In the early hours of Friday, Beijing time, a new chapter in the AI era unfolded as OpenAI introduced a transformative large-scale model, capable of executing intricate general reasoning.
OpenAI announced the release of the OpenAI o1-preview model, colloquially known as the "Strawberry" model, on their official website. They described the model as representing a significant advancement in AI capabilities for complex reasoning tasks, worthy of a new designation distinct from the "GPT-4" series.
The distinguishing feature of the o1 model lies in its approach to problem-solving. Unlike previous models that relied on data pattern recognition to generate responses without true comprehension, the o1 series dedicates more time to thought processes before delivering answers, akin to human reasoning.
Initially, OpenAI has rolled out two versions of the o1 series: the o1-preview and the o1-mini. Access to these models is being phased in, starting with paid users, followed by free users and developers, with developers facing high usage costs.
According to OpenAI, the new training methodologies behind the o1 model facilitate it in addressing more complex programming, mathematical, and scientific challenges with pre-answer reflections, thus outperforming human capabilities in speed.
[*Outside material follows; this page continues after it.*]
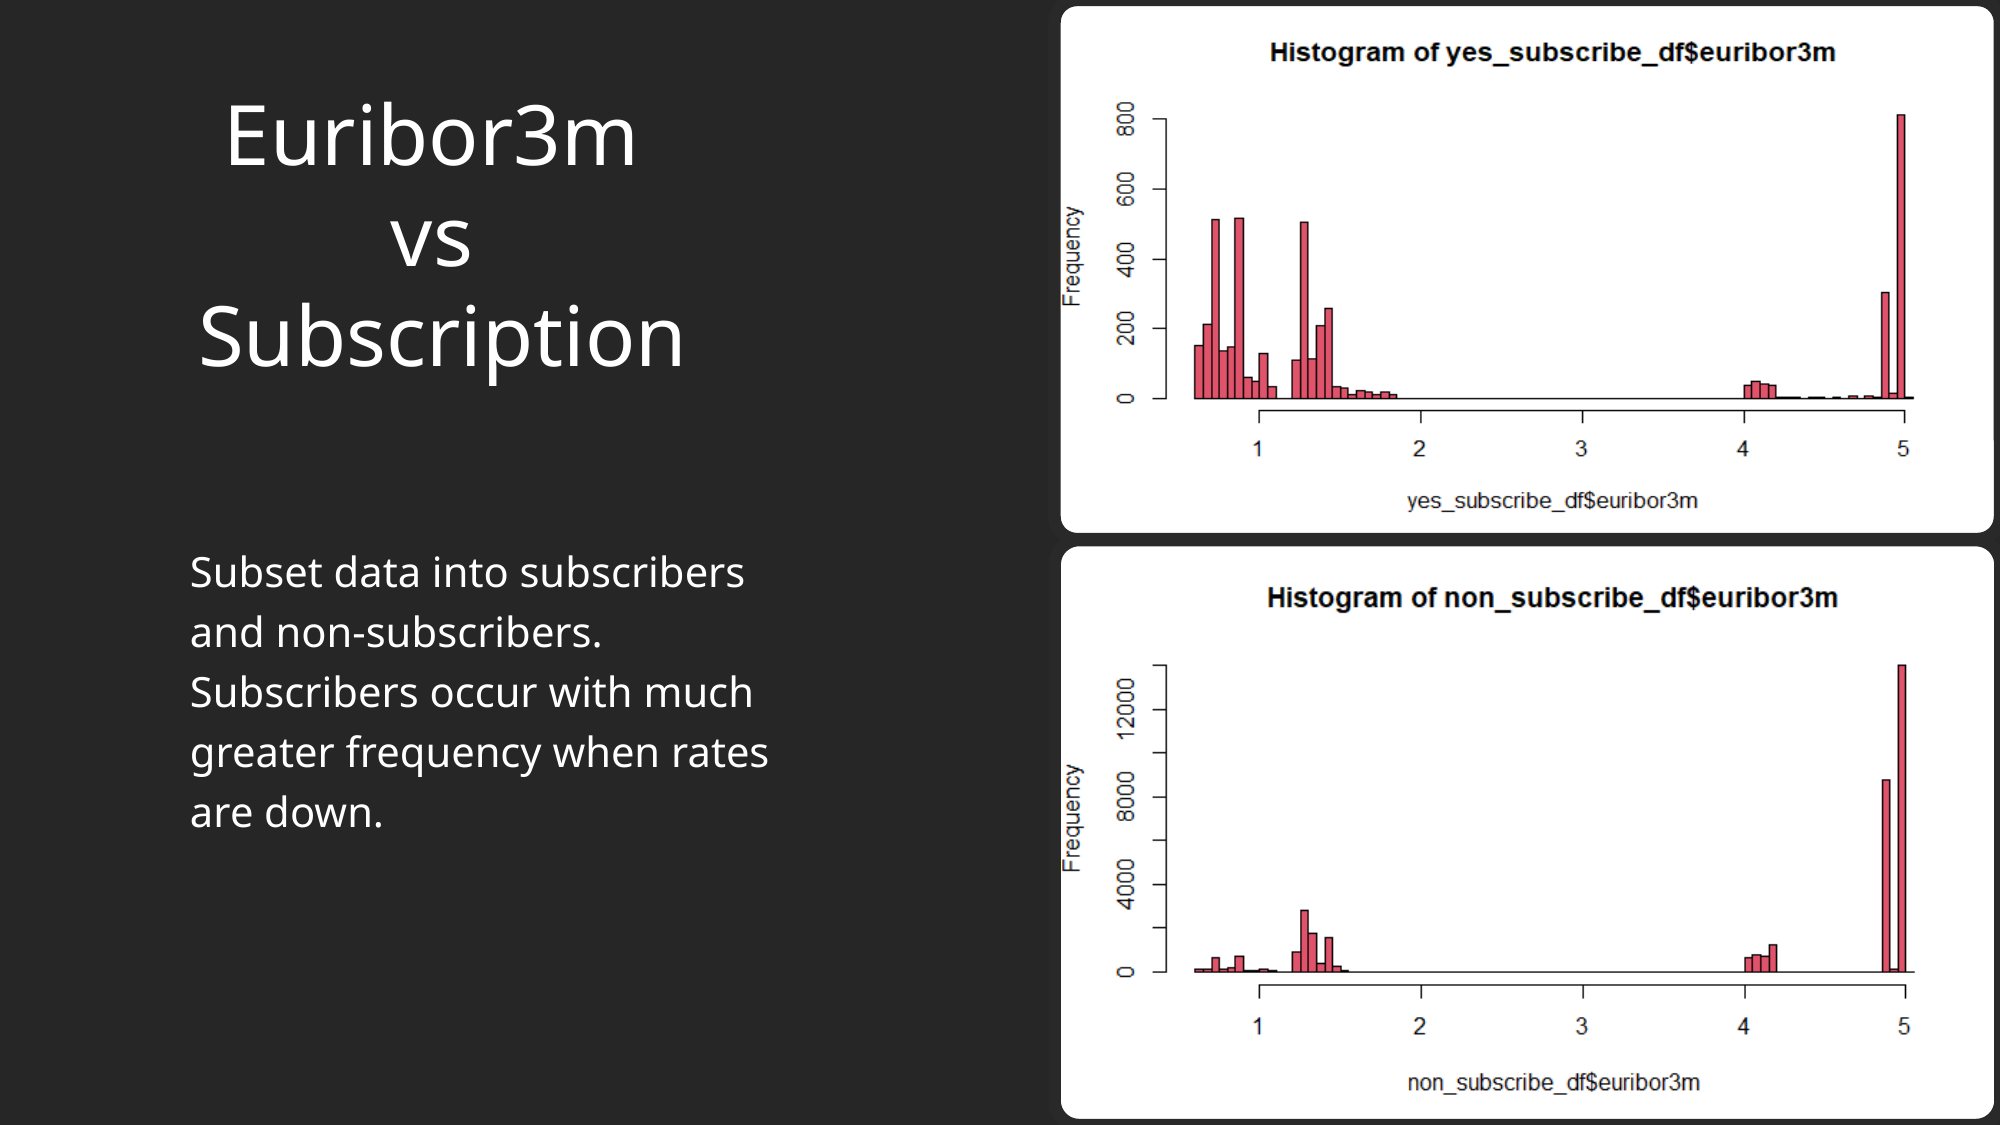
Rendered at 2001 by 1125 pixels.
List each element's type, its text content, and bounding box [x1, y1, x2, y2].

The more compact and cost-effective mini version is tailored to programming applications.
ChatGPT Plus and Team subscribers can immediately access these models through the AI model selector interface, while Enterprise and Edu users will gain access next week. Eventually, the o1-mini model will be made available to all free users, although the timeline remains unspecified.
However, developer access to the o1 model is notably expensive. The API pricing is set at $15 per million input tokens and $60 per million output tokens, making it thrice as costly as GPT-4o.
Jerry Tworek, OpenAI’s head of research, noted that the o1 model employs a fundamentally different training approach, using a novel optimization algorithm and a specialized dataset that includes reasoning data and scientific literature. Unlike the pattern imitation of earlier GPT models, the o1 uses reinforcement learning, rewarding or penalizing itself while solving problems, and employs a "chain of thoughts" to summarize and respond to queries step-by-step.
OpenAI asserts that this new methodology enhances the accuracy of the o1 model, although it does not entirely eliminate the issue of hallucinations—erroneous or fabricated responses. The significant differentiation from GPT-4o lies in the o1's improved ability to tackle complex problems in programming and mathematics, refining its reasoning process, testing various strategies, and identifying and correcting its mistakes.
Preliminary evaluations have illustrated the o1 model's potential, scoring 83% in the International Mathematical Olympiad qualification exam compared to GPT-4o’s 13%. Additionally, it achieved the 89th percentile in the Codeforces programming competition versus GPT-4o's 11th percentile. OpenAI forecasts that future updates could enable the model to perform on par with doctoral students in challenging benchmarks across physics, chemistry, and biology.
Despite these advancements, the o1-preview model exhibits limitations. It currently functions as a text-only model, lacks internet browsing, and cannot upload files or images. Furthermore, it falls short in many common use cases where GPT-4o remains superior and is limited to 30 messages per week for the preview version and 50 for the mini version.
Nonetheless, OpenAI envisions the o1 series significantly enhancing various specialized fields. For example, healthcare researchers could utilize o1 for annotating cell sequencing data, physicists for generating complex quantum optics equations, and developers across disciplines for multi-step workflows.